The Complete method must be called only once when your application finishes its work on the dependent transaction; otherwise, a InvalidOperationException is thrown. After this call is invoked, you must not attempt any additional work on the transaction, or an exception is thrown.

The following code example shows how to create a dependent transaction to manage two concurrent tasks by cloning a dependent transaction and passing it to a worker thread.

public class WorkerThread
{
public void DoWork(DependentTransaction dependentTransaction)
{
Thread thread = new Thread(ThreadMethod);
thread.Start(dependentTransaction); 
}

public void ThreadMethod(object transaction) 
{ 
DependentTransaction dependentTransaction = transaction as DependentTransaction;
Debug.Assert(dependentTransaction != null); 
try
{
using(TransactionScope ts = new TransactionScope(dependentTransaction))
{
/* Perform transactional work here */ 
ts.Complete();
}
}
finally
{
dependentTransaction.Complete(); 
dependentTransaction.Dispose(); 
}
}
//Client code 
using(TransactionScope scope = new TransactionScope())
{
Transaction currentTransaction = Transaction.Current;
DependentTransaction dependentTransaction;    
dependentTransaction = currentTransaction.DependentClone(                                      DependentCloneOption.BlockCommitUntilComplete);
WorkerThread workerThread = new WorkerThread();
workerThread.DoWork(dependentTransaction);
/* Do some transactional work here, then: */
scope.Complete();
}

The client code creates a transactional scope that also sets the ambient transaction. You should not pass the ambient transaction to the worker thread. Instead, you should clone the current (ambient) transaction by calling the DependentClone method on the current transaction, and pass the dependent to the worker thread.
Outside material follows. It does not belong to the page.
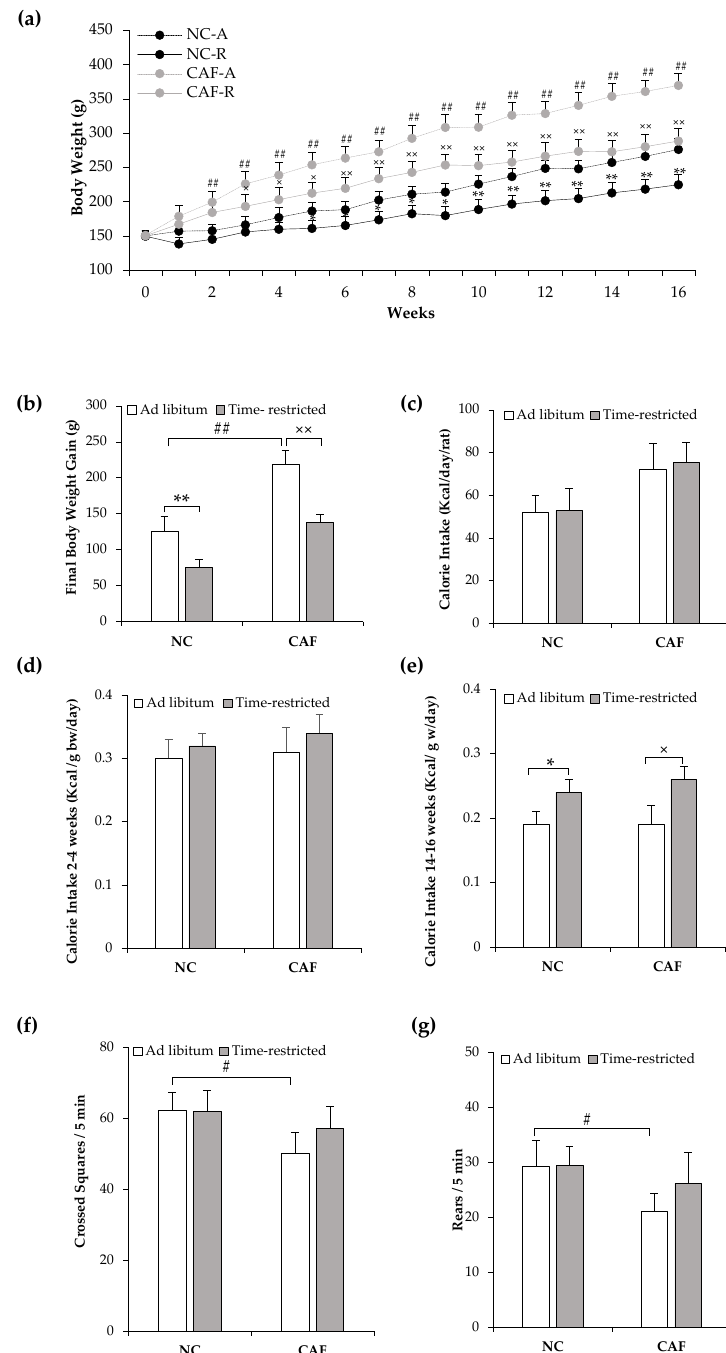
Figure 2. E ff ects of time-restricted feeding on body weight change, calorie intake, and locomotor activity in normalchow- and cafeteria-fed rats. ( a ) Weekly body weight change over the experiment; ( b ) final body weight gain; ( c ) total daily calorie intake; ( d , e ) daily calorie intake normalized to unit body weight: ( d ) weeks 2–4; ( e ) weeks 14–16; ( f , g ) locomotor activity on the 15th week of the experiment: ( f ) number of crossing squares; ( g ) number of rears. NC–A: normal chow ad libfeeding; NC–R: normal chow time-restricted feeding; CAF–A: cafeteria diet ad libfeeding; CAF–R: cafeteria time-restricted feeding; NC: normal chow diet; CAF: cafeteria diet; b.w: body weight. Values are means ± S.D. ( n = 6). # p < 0.05, ## p < 0.01 CAF–A vs. NC–A rats; * p < 0.05, ** p < 0.01 NC–R vs. NC–A rats; × p < 0.05, ×× p < 0.01 CAF–R vs. CAF–A rats (Mann–Whitney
The ThreadMethod method executes on the new thread. The client starts a new thread, passing the dependent transaction as the ThreadMethod parameter.

Because the dependent transaction is created with BlockCommitUntilComplete, you are guaranteed that the transaction cannot be committed until all of the transactional work done on the second thread is finished and Complete is called on the dependent transaction. This means that if the client's scope ends (when it tries to dispose of the transaction object at the end of the using statement) before the new thread calls Complete on the dependent transaction, the client code blocks until Complete is called on the dependent. Then the transaction can finish committing or aborting.

Concurrency Issues

There are a few additional concurrency issues that you need to be aware of when using the DependentTransaction class:

  • If the worker thread rolls back the transaction but the parent tries to commit it, a TransactionAbortedException is thrown.

  • You should create a new dependent clone for each worker thread in the transaction. Do not pass the same dependent clone to multiple threads, because only one of them can call Complete on it.

  • If the worker thread spawns a new worker thread, make sure to create a dependent clone from the dependent clone and pass it to the new thread.